Was Hopkins tapped for advanced work here? We have no evidence. Which, of course, isn’t to say it didn’t happen. My hunch is that if Hopkins were in fact an Akhmerov agent—and, as we will see, his contact with Akhmerov is confirmed—he may have belonged to a network we don’t know about, or a network of one. This little Ag group, by the way, with the exception of Pressman, remains clean when it comes to official espionage links, but they were all fellow travelers active in Communist or Soviet causes, which is, after all, what fellow travelers do. Take Jerome Frank, who was Rexford Tugwell’s housemate. Frank was a drafter of the New Deal law that ushered in the Agricultural Adjustment Administration, the New Deal agency empowered to compel farmers to limit or destroy their output in exchange for government subsidies.

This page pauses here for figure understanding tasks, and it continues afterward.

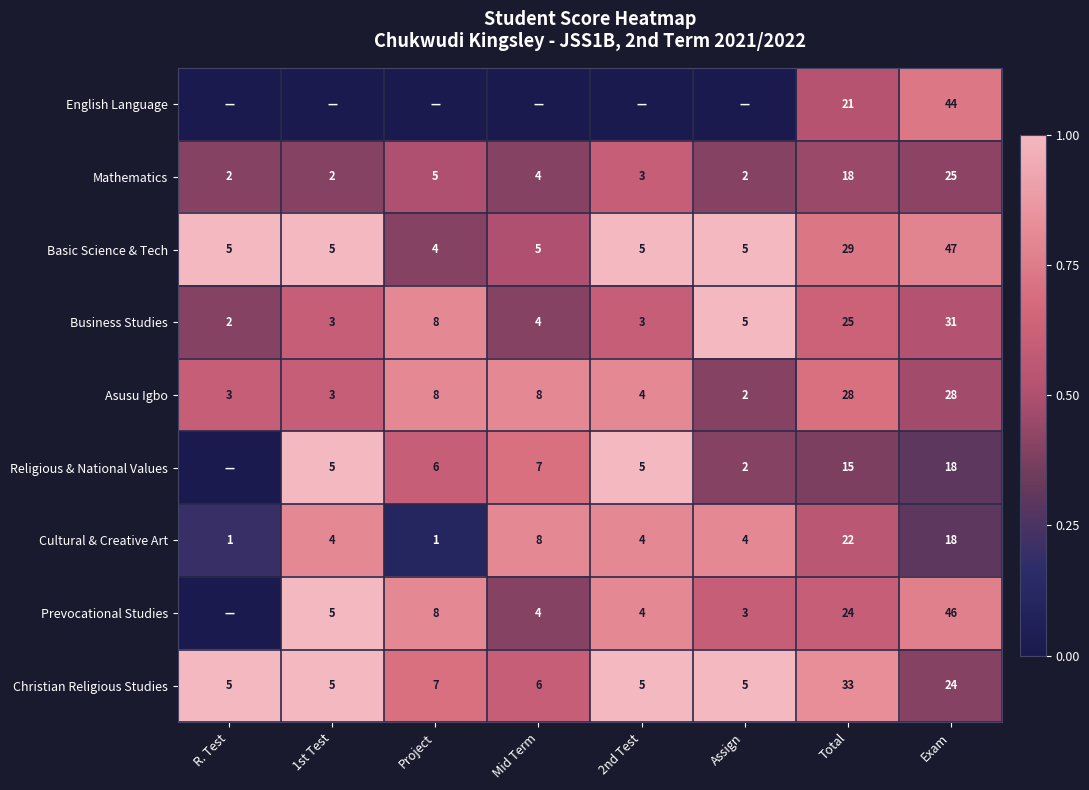

Is it true that Mathematics equals 1 at Assign?

False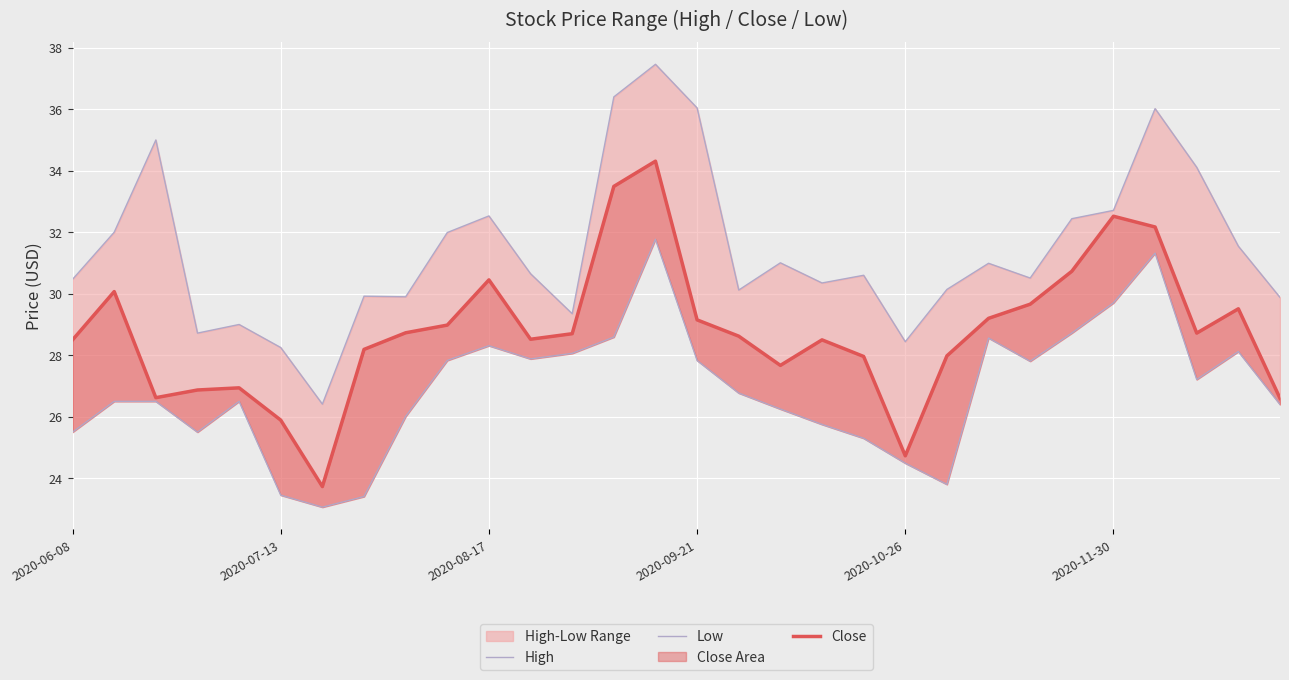

True or false: High and Close intersect in this chart.

False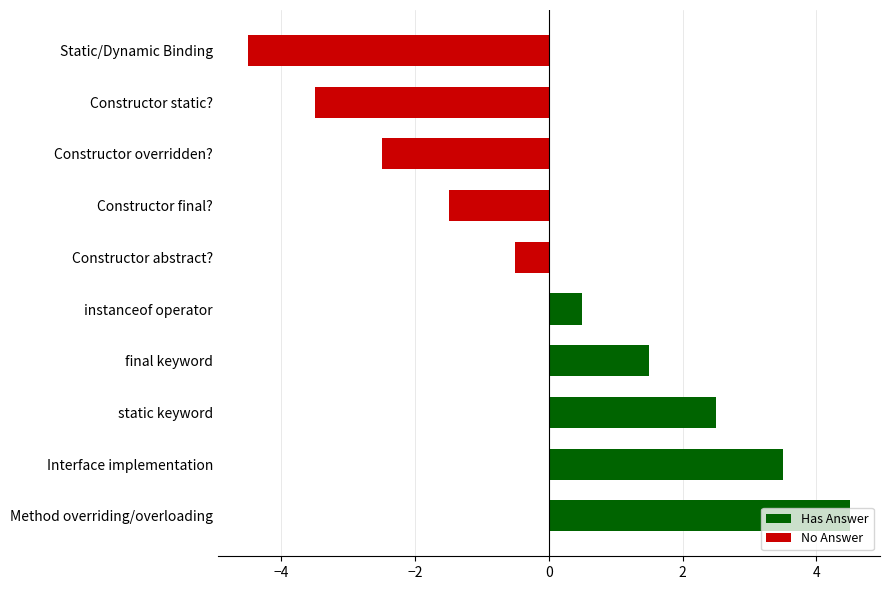

What is the sum of the values at Static/Dynamic Binding and Constructor static??

-8.0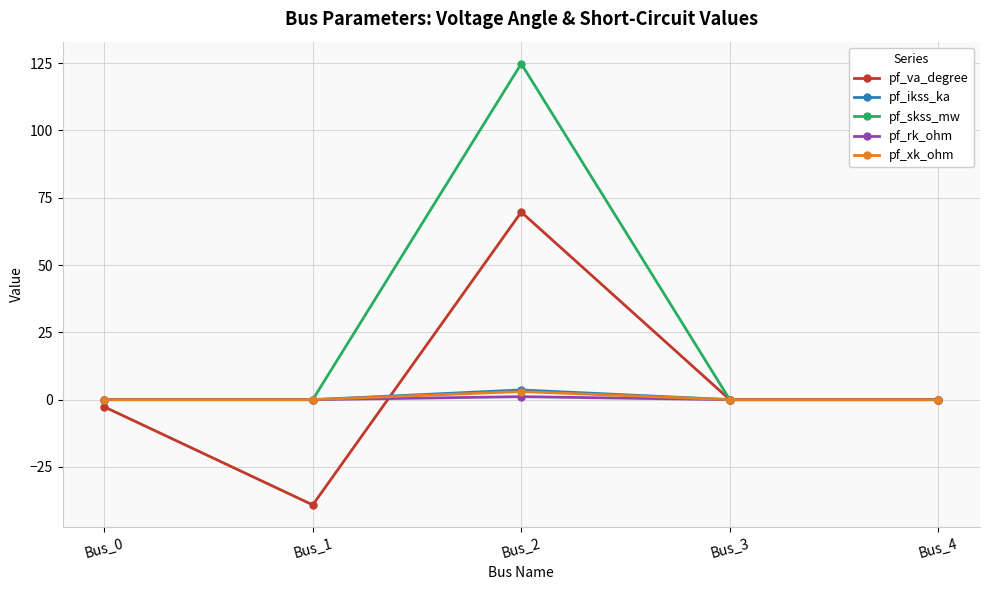

Reading left to right, what are all the values shown in this chart?

pf_va_degree: Bus_0=-2.7	Bus_1=-39.1	Bus_2=69.7	Bus_3=0.0	Bus_4=0.0
pf_ikss_ka: Bus_0=0.0	Bus_1=0.0	Bus_2=3.6	Bus_3=0.0	Bus_4=0.0
pf_skss_mw: Bus_0=0.0	Bus_1=0.0	Bus_2=124.8	Bus_3=0.0	Bus_4=0.0
pf_rk_ohm: Bus_0=0.0	Bus_1=0.0	Bus_2=1.1	Bus_3=0.0	Bus_4=0.0
pf_xk_ohm: Bus_0=0.0	Bus_1=0.0	Bus_2=3.0	Bus_3=0.0	Bus_4=0.0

“More Bolshevistic than any law or regulation existing in Soviet Russia,” said Rep. Fred Bitten (R-IL). “We are on our way to Moscow,” said Rep. Joseph W. Martin (D-MA).124
Frank became the AAA’s general counsel, an appointment Arthur M. Schlesinger Jr. in his book The Coming of the New Deal called a triumph for the “liberals.”Liberals? I look at Frank’s hires for the counsel’s office and see some of the most notorious Communists of the day mixed in among the liberals—or is that vice versa? From Harvard Law School alone, Frank hired Alger Hiss, Lee Pressman, John Abt, and Nathan Witt, all members of the secret Communist apparatus known as the Ware Group, later identified by Whittaker Chambers as a hardened espionage unit. Hopkins’s little study group appears to be a low-impact offshoot.
Maybe not so low-impact. Tugwell, after all, Frank’s housemate, was a radical’s radical and the foremost member of FDR’s so-called brain trust—one of the leaders William A. Wirt attempted to bring to Congress’s attention in May 1934 for allegedly plotting revolution from within. Arthur Schlesinger relates an anecdote about an overnight visit from a friend of Frank’s from his, yes, corporate law days to the Frank Tugwell home. The friend, in Schlesinger’s words, became “shocked by Tugwell in a mood of early morning intensity.” (Tugwell probably read him selections from his latest oeuvre, something about how the solution to the “central problem of subordinating the profit motive to social welfare” lay in “genuine economic planning and social control.”) After departing, the friend cabled Jerome Frank with a warning about Tugwell: BEWARE COMMA JEROME STOP THIS MORNING AT BREAKFAST I SAW THE FACE OF ROBESPIERRE. ...
They're back. Of course, they never left.